The pandemic had led to a slump in the PC market, resulting in excess inventories as consumers already purchased the machines they needed during the lockdowns. However, the oversupply has begun to diminish, with PC shipments declining just 11.5% in the June quarter, compared to a drastic 30% decline in each of the previous two quarters.
The improving PC market prompted Intel to predict higher profits in the third quarter. Though its margins had experienced a significant decline in recent quarters, Intel expects profit margins to improve in the latter half of the year.
The success of Intel can be largely attributed to desktop sales, which rebounded significantly from a near-record low in the previous quarter.
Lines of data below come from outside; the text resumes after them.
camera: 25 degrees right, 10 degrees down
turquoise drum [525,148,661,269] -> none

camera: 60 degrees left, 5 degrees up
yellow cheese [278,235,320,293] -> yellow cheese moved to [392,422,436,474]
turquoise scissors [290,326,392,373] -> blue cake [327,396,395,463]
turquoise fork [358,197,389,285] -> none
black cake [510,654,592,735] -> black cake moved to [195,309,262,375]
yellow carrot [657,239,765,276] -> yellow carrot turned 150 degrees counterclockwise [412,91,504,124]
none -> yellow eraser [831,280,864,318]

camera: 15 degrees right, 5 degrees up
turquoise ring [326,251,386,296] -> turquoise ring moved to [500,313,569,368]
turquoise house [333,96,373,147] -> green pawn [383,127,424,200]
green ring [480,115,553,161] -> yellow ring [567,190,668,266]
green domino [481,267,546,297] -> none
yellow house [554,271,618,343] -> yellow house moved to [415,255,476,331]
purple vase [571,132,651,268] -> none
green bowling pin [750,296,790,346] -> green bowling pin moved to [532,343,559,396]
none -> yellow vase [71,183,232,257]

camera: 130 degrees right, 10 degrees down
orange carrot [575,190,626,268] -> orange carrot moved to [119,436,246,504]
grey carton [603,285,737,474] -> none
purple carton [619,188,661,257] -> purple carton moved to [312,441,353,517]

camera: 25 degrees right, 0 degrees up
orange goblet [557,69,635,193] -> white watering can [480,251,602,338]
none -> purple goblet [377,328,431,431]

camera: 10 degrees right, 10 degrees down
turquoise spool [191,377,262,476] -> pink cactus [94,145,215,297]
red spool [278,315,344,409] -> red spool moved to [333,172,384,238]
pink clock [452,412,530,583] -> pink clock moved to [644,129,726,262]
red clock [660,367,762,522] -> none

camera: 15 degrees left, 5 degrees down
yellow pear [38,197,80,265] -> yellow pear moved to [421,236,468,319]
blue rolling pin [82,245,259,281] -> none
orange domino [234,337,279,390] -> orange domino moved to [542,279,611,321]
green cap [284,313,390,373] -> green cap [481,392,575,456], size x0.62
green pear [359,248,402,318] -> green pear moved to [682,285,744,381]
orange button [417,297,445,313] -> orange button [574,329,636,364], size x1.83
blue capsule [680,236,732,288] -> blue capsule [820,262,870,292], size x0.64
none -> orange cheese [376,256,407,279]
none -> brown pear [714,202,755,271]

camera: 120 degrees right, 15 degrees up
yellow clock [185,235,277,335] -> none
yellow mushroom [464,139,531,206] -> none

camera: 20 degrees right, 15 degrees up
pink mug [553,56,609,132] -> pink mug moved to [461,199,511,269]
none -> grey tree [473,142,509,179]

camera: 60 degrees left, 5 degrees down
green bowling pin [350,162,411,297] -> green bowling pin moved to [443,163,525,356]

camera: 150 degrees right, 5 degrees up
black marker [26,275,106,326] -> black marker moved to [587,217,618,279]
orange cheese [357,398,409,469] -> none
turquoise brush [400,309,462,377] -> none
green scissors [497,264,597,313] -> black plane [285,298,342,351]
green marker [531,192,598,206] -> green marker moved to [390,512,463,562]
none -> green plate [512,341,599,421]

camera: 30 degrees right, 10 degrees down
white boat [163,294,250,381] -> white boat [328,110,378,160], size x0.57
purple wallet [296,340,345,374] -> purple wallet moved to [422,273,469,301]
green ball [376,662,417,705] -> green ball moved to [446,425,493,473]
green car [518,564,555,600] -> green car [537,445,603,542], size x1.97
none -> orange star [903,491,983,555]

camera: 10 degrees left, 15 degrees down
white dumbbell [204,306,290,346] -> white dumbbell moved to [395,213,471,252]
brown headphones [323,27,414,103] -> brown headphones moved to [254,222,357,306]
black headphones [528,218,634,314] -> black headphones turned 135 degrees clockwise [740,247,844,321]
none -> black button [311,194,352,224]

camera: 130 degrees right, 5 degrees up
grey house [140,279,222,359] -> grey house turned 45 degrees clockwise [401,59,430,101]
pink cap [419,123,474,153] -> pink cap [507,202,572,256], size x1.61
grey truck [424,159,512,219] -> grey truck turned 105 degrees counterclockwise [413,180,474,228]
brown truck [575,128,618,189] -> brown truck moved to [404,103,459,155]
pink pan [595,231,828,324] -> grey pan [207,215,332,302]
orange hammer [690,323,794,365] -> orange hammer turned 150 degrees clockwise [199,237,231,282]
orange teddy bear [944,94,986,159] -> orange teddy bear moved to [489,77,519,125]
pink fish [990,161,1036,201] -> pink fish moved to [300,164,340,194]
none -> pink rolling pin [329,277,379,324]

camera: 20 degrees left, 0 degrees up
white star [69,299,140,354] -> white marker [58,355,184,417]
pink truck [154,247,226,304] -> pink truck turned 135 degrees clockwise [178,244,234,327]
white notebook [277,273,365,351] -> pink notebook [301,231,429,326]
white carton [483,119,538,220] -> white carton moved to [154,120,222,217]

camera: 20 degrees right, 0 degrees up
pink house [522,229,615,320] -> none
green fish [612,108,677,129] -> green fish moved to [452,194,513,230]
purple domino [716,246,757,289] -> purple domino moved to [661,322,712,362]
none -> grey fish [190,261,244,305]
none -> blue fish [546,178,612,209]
This remarkable resurgence propelled Intel’s market value by nearly $9 billion.
Intel’s data center and artificial intelligence sales did experience a 15% decline to $4 billion from $4.7 billion in the year-ago quarter. The focus on chips suitable for AI computing in the cloud has impacted Intel’s share in the server chip market.
Nevertheless, the company is actively exploring new avenues, such as collaborating with Swedish telecommunications equipment maker Ericsson (ERICb.ST) to develop a chip using advanced manufacturing technology, aimed at enabling high-performance computing and artificial intelligence.
Intel’s commitment to the AI domain is evident through its foundry business, which reported increased revenue due to “advanced layout,” a process that combines parts of chips made by other companies to create more powerful chips.
Despite challenges, Intel’s results managed to beat Wall Street estimates, demonstrating the company’s ability to navigate a complex market landscape. Its share prices have surged about 30% this year, anticipating a recovery in the industry. As Intel continues to innovate and diversify its offerings, it remains a significant player in the technology sector, looking forward to a promising future.